In 2007, I wondered why Emily decided to go to Hendrix College in Conway, Ark., five hours straight down U.S. Highway 65. She thought the mix of liberal arts and art in general would be helpful if she were to follow through on her plan to save the world through art, so to Arkansas she went, passing up scholarships that would have taken her to New York or Portland, Ore., or even my alma mater, William Jewell.
Max and I visited her a few times each year, staying at the same hotel, eating dinner at the same restaurants — surprisingly good for a small town — and Max became acquainted with the rules of a state that is “dry” or “wet” by county: the voters in each county have the right to determine whether liquor can be sold and consumed there.

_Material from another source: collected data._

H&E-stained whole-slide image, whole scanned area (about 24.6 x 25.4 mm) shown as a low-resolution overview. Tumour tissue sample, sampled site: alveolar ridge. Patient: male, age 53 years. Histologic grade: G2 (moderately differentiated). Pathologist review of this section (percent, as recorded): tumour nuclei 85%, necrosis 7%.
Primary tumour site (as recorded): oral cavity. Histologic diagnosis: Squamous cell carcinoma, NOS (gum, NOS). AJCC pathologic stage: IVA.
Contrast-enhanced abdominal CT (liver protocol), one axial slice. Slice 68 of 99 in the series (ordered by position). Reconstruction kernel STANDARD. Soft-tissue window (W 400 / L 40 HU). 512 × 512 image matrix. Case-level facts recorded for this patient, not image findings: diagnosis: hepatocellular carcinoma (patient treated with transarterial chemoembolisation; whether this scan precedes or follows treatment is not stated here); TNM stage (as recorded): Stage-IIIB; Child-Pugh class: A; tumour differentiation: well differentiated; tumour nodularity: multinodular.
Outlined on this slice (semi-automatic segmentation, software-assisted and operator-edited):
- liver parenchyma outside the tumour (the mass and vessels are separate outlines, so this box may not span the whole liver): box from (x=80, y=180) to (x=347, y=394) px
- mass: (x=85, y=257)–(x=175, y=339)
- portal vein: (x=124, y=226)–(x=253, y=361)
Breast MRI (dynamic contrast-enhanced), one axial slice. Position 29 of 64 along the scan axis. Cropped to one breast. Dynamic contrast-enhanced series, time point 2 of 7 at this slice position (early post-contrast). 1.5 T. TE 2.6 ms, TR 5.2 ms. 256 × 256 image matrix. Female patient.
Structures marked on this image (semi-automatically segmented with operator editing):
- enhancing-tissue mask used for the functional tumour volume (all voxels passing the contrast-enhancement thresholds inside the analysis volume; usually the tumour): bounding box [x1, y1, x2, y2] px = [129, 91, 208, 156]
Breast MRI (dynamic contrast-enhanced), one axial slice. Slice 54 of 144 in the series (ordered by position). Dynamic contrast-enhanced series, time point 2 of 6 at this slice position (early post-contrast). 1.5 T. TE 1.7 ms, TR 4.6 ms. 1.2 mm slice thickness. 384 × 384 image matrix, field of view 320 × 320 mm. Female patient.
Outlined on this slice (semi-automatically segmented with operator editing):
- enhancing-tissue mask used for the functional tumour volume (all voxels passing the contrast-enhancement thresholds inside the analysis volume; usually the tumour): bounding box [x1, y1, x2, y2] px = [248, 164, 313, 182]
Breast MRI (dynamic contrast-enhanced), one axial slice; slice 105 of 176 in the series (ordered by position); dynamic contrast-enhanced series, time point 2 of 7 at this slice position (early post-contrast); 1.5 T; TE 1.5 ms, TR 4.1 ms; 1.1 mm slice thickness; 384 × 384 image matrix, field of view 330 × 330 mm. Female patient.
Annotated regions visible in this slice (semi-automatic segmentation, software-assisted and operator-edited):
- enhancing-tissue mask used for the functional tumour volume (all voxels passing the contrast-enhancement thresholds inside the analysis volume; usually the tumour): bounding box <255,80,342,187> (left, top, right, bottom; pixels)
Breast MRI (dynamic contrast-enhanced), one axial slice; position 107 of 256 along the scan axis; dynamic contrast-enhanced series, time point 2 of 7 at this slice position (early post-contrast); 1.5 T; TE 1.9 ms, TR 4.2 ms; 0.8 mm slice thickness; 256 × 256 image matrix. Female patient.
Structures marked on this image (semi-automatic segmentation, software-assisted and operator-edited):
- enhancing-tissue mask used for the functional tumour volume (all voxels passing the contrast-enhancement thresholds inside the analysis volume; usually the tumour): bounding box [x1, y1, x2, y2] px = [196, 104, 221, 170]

I, of course, knew all about the county decision issue, as Thayer was right across the Arkansas line, and Fulton County was dry. I remember the State Line Liquor Store, which was, as its name implied, right on the state line. It had a drive-through window on the back side of the building so that no one could see who was buying liquor. Liquor-buyers and consumers were pariahs in Thayer.
During her college years, Emily pulled me back into southern Missouri and northern Arkansas, telling me about floating Spring River, where I floated when I was in high school, about going to Fred’s Fish House, where the fried catfish is in the running for the best in the world, about going to “our little church” in Williford, Ark., where my forebears are buried, and about traveling to Jonesboro, where our high school band marched in the Christmas parade every year. I told her that she was reliving my youth.
Then she headed to Savannah, Ga., and I again assumed that my time in the Ozarks was finished. I would not travel there again, as all my family who had lived there were now gone from this earth and I had no reason to drive four hours to look around the teeny-tiny town where I had grown up.
But this past weekend, there I was again, heading south, feeling as if I were coming back home as I saw the red clay around Springfield, saw chickens in front yards and people sitting on front porches, looked at the little houses built of rock, saw blooming mimosa trees and crepe myrtles, and passed through towns with populations of fewer than 200 souls.
I felt the cool breeze emanating from tree-studded bluffs that butt up against and shade the curvy, hilly roads, saw cattle grazing placidly in pastures, and withstood the challenge of farmers on tractors and “Sunday drivers” trying to slow our pace.
We passed through the Buffalo River area, akin to the Spring River area in Mammoth Spring, where a little motel overlooks the rushing river, a canoe rental business takes adventurers to “put in” and “take out,” and views of the countryside are simply stunning.
I gazed over the gentle hills of the Ozark Mountains stretched out before us, seeing layers and layers of beautiful, green forests, and I realized that life had tricked me. I thought I was leaving those many years ago, but I now understand that place to have been, and probably to always be, my heart’s home.